━━━ SOURCE RECORDS ━━━

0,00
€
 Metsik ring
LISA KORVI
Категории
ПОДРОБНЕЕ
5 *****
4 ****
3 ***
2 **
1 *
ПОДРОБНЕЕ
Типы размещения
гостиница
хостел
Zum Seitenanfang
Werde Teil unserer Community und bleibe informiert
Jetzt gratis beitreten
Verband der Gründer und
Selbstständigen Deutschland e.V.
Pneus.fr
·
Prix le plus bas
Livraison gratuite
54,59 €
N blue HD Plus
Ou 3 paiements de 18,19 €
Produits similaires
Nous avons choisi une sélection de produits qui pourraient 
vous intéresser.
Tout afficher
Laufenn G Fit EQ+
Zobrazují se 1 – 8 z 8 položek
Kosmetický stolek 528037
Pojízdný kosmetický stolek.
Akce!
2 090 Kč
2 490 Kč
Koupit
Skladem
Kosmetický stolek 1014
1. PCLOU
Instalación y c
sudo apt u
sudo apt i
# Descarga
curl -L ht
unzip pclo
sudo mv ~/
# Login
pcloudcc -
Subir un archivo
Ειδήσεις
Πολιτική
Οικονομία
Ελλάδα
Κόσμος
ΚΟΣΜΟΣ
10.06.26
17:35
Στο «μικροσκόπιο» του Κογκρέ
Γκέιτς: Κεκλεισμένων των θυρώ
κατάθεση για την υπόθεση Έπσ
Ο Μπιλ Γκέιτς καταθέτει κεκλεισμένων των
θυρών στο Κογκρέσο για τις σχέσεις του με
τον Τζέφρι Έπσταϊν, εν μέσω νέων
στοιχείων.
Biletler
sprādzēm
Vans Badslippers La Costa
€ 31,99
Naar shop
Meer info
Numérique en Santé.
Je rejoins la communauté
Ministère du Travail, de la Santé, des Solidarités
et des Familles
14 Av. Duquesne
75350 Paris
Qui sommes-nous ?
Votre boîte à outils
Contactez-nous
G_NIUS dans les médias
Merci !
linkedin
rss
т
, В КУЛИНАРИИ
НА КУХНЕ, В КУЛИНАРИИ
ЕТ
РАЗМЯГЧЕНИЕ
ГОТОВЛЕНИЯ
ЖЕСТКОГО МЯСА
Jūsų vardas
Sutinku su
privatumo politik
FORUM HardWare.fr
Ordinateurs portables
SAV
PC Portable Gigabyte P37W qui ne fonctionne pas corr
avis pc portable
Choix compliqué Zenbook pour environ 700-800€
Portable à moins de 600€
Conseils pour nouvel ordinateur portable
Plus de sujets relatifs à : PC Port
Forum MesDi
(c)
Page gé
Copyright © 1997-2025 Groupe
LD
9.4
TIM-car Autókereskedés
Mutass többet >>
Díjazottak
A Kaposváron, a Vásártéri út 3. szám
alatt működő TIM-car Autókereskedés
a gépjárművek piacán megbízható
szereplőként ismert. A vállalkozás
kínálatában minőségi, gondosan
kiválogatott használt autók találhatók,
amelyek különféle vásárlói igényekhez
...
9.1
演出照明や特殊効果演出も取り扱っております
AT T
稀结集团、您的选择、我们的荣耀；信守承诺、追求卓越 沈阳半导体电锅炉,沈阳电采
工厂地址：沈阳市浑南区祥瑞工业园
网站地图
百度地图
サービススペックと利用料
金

━━━

Please print, exactly and with nothing else, the lines from the first line of the entries through the line containing "РАЗМЯГЧЕНИЕ".

0,00
€
 Metsik ring
LISA KORVI
Категории
ПОДРОБНЕЕ
5 *****
4 ****
3 ***
2 **
1 *
ПОДРОБНЕЕ
Типы размещения
гостиница
хостел
Zum Seitenanfang
Werde Teil unserer Community und bleibe informiert
Jetzt gratis beitreten
Verband der Gründer und
Selbstständigen Deutschland e.V.
Pneus.fr
·
Prix le plus bas
Livraison gratuite
54,59 €
N blue HD Plus
Ou 3 paiements de 18,19 €
Produits similaires
Nous avons choisi une sélection de produits qui pourraient 
vous intéresser.
Tout afficher
Laufenn G Fit EQ+
Zobrazují se 1 – 8 z 8 položek
Kosmetický stolek 528037
Pojízdný kosmetický stolek.
Akce!
2 090 Kč
2 490 Kč
Koupit
Skladem
Kosmetický stolek 1014
1. PCLOU
Instalación y c
sudo apt u
sudo apt i
# Descarga
curl -L ht
unzip pclo
sudo mv ~/
# Login
pcloudcc -
Subir un archivo
Ειδήσεις
Πολιτική
Οικονομία
Ελλάδα
Κόσμος
ΚΟΣΜΟΣ
10.06.26
17:35
Στο «μικροσκόπιο» του Κογκρέ
Γκέιτς: Κεκλεισμένων των θυρώ
κατάθεση για την υπόθεση Έπσ
Ο Μπιλ Γκέιτς καταθέτει κεκλεισμένων των
θυρών στο Κογκρέσο για τις σχέσεις του με
τον Τζέφρι Έπσταϊν, εν μέσω νέων
στοιχείων.
Biletler
sprādzēm
Vans Badslippers La Costa
€ 31,99
Naar shop
Meer info
Numérique en Santé.
Je rejoins la communauté
Ministère du Travail, de la Santé, des Solidarités
et des Familles
14 Av. Duquesne
75350 Paris
Qui sommes-nous ?
Votre boîte à outils
Contactez-nous
G_NIUS dans les médias
Merci !
linkedin
rss
т
, В КУЛИНАРИИ
НА КУХНЕ, В КУЛИНАРИИ
ЕТ
РАЗМЯГЧЕНИЕ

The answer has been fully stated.